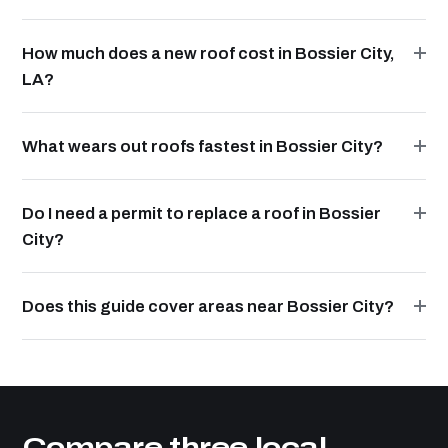
How much does a new roof cost in Bossier City,
LA?
What wears out roofs fastest in Bossier City?
Do I need a permit to replace a roof in Bossier
City?
Does this guide cover areas near Bossier City?
Compare three local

══════════════════════════════

◆ **WHAT YOU HAVE TO DO**:
Reproduce the text from the material above, line for line and word for word. Leave the picture out of your answer.

◆ **THE ANSWER**:
How much does a new roof cost in Bossier City,
LA?
What wears out roofs fastest in Bossier City?
Do I need a permit to replace a roof in Bossier
City?
Does this guide cover areas near Bossier City?
Compare three local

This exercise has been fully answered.